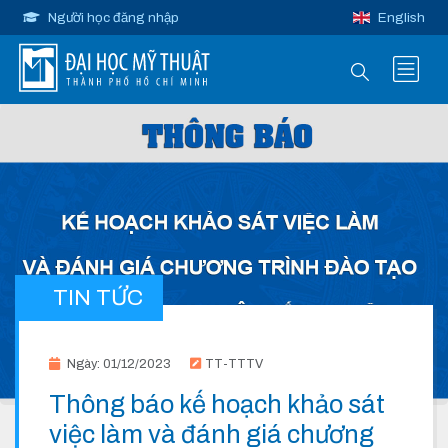
Người học đăng nhập
English
TIN TỨC
Ngày: 01/12/2023
TT-TTTV
Thông báo kế hoạch khảo sát
việc làm và đánh giá chương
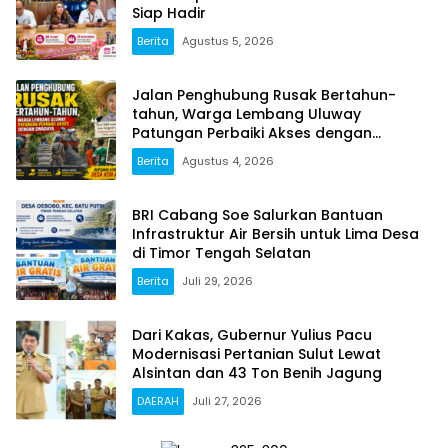
Siap Hadir
Berita
Agustus 5, 2026
Jalan Penghubung Rusak Bertahun-
tahun, Warga Lembang Uluway
Patungan Perbaiki Akses dengan
Swadaya
Berita
Agustus 4, 2026
BRI Cabang Soe Salurkan Bantuan
Infrastruktur Air Bersih untuk Lima Desa
di Timor Tengah Selatan
Berita
Juli 29, 2026
Dari Kakas, Gubernur Yulius Pacu
Modernisasi Pertanian Sulut Lewat
Alsintan dan 43 Ton Benih Jagung
DAERAH
Juli 27, 2026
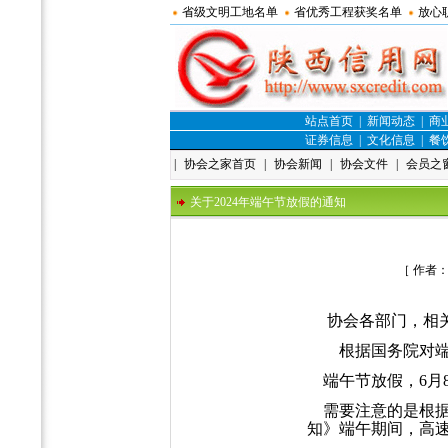
省级文明工地名单
省优秀工程获奖名单
放心
站点首页
|
新闻动态
|
商
证券信息
|
文化信息
|
餐
|
协会之家首页
|
协会新闻
|
协会文件
|
会员之
关于2024年端午节放假的通知
［ 作者
协会各部门，相
根据国务院对端午
端午节放假，6月8
需要注意的是根据
知》端午期间，高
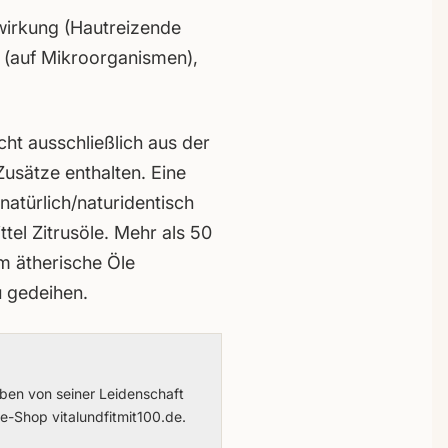
wirkung (Hautreizende
 (auf Mikroorganismen),
ht ausschließlich aus der
usätze enthalten. Eine
atürlich/naturidentisch
tel Zitrusöle. Mehr als 50
 ätherische Öle
u gedeihen.
eben von seiner Leidenschaft
e-Shop vitalundfitmit100.de.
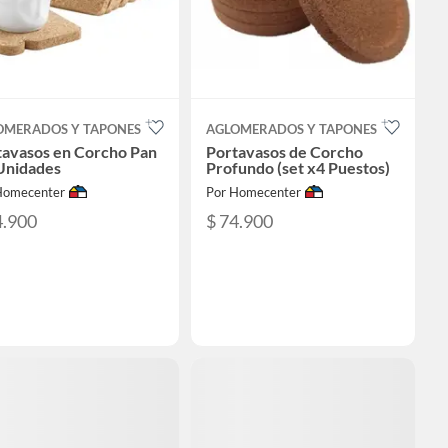
OMERADOS Y TAPONES
AGLOMERADOS Y TAPONES
tavasos en Corcho Pan
Portavasos de Corcho
 Unidades
Profundo (set x4 Puestos)
Homecenter
Por Homecenter
4.900
$ 74.900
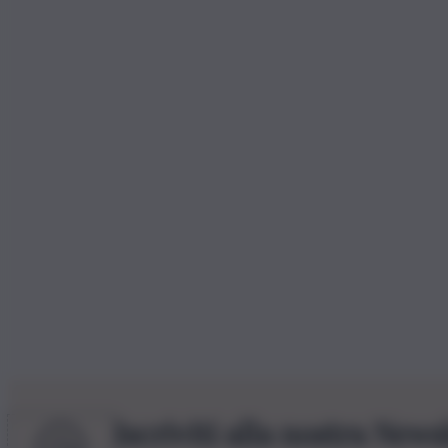
Iscriviti alla nostra News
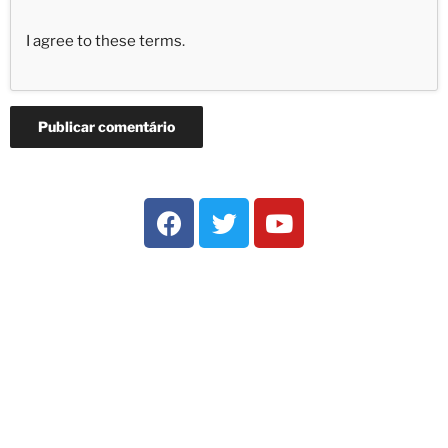
I agree to these terms
.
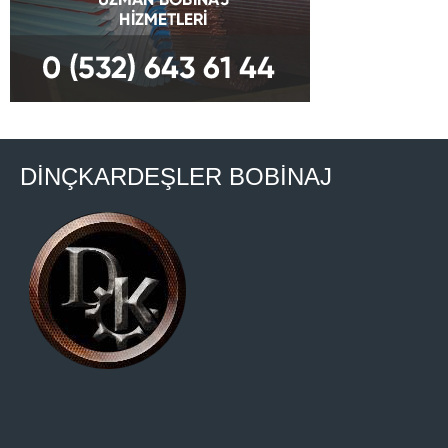
DİNÇKARDEŞLER BOBİNAJ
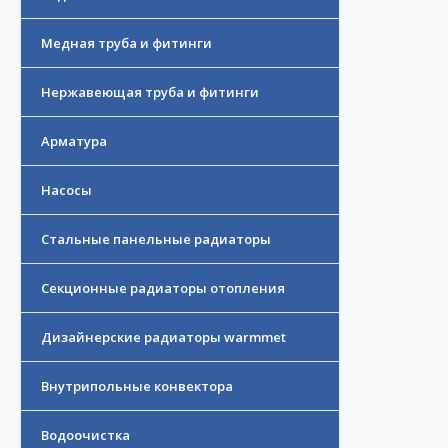
Медная труба и фитинги
Нержавеющая труба и фитинги
Арматура
Насосы
Стальные панельные радиаторы
Секционные радиаторы отопления
Дизайнерские радиаторы warmmet
Внутрипольные конвектора
Водоочистка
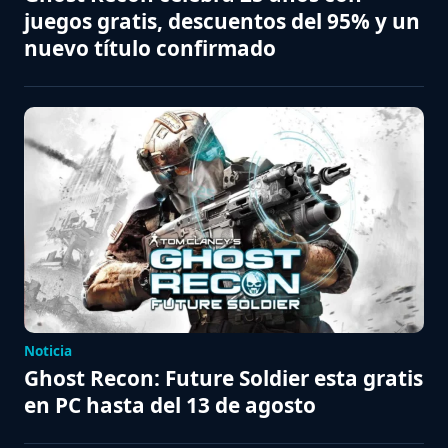
juegos gratis, descuentos del 95% y un
nuevo título confirmado
Noticia
Ghost Recon: Future Soldier esta gratis
en PC hasta del 13 de agosto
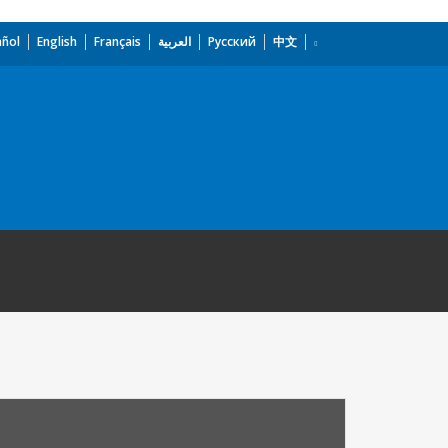
añol
English
Français
العربية
Русский
中文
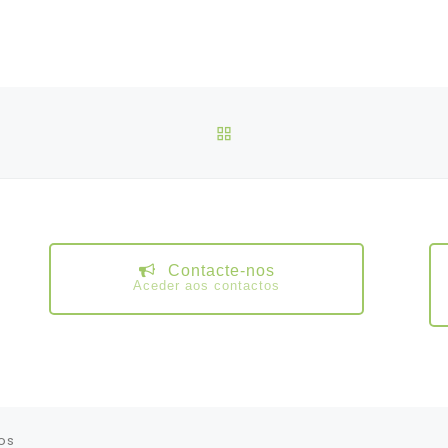
VOLTAR À LISTA DE ART
Contacte-nos
Aceder aos contactos
os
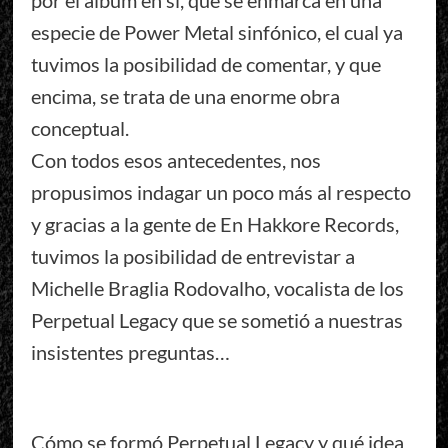
especie de Power Metal sinfónico, el cual ya
tuvimos la posibilidad de comentar, y que
encima, se trata de una enorme obra
conceptual.
Con todos esos antecedentes, nos
propusimos indagar un poco más al respecto
y gracias a la gente de En Hakkore Records,
tuvimos la posibilidad de entrevistar a
Michelle Braglia Rodovalho, vocalista de los
Perpetual Legacy que se sometió a nuestras
insistentes preguntas…
Cómo se formó Perpetual Legacy y qué idea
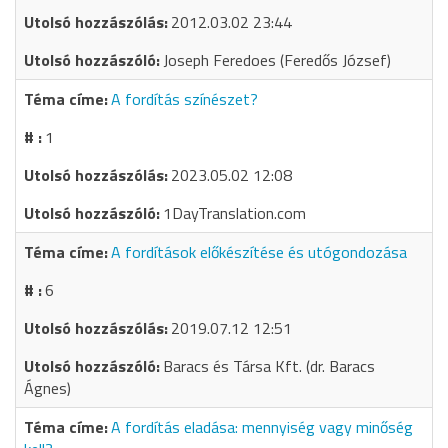
2012.03.02 23:44
Joseph Feredoes (Feredős József)
A fordítás színészet?
1
2023.05.02 12:08
1DayTranslation.com
A fordítások előkészítése és utógondozása
6
2019.07.12 12:51
Baracs és Társa Kft. (dr. Baracs
Ágnes)
A fordítás eladása: mennyiség vagy minőség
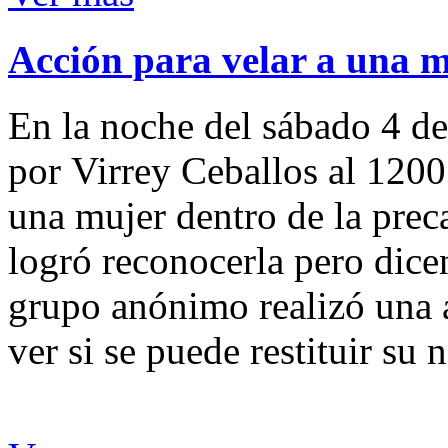
Acción para velar a una 
En la noche del sábado 4 de
por Virrey Ceballos al 1200
una mujer dentro de la preca
logró reconocerla pero dicen
grupo anónimo realizó una a
ver si se puede restituir su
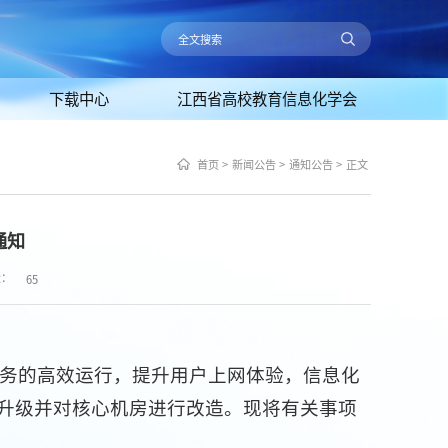
下载中心
江西省高校教育信息化学会
首页
>
新闻公告
>
通知公告
>
正文
通知
量：
65
 务的高效运行，提升用户上网体验，信息化
升级并对核心机房进行改造。现将有关事项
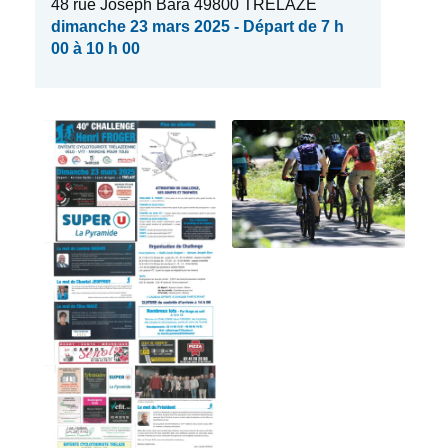
48 rue Joseph Bara 49800 TRÉLAZÉ
dimanche 23 mars 2025 - Départ de 7 h
00 à 10 h 00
= = =
• **Task directions**
Identify every line of the material above that contains the string "Perpetual", with case counting, and copy each one.

• **Exercise answer**
Perpetual Legacy que se sometió a nuestras
Cómo se formó Perpetual Legacy y qué idea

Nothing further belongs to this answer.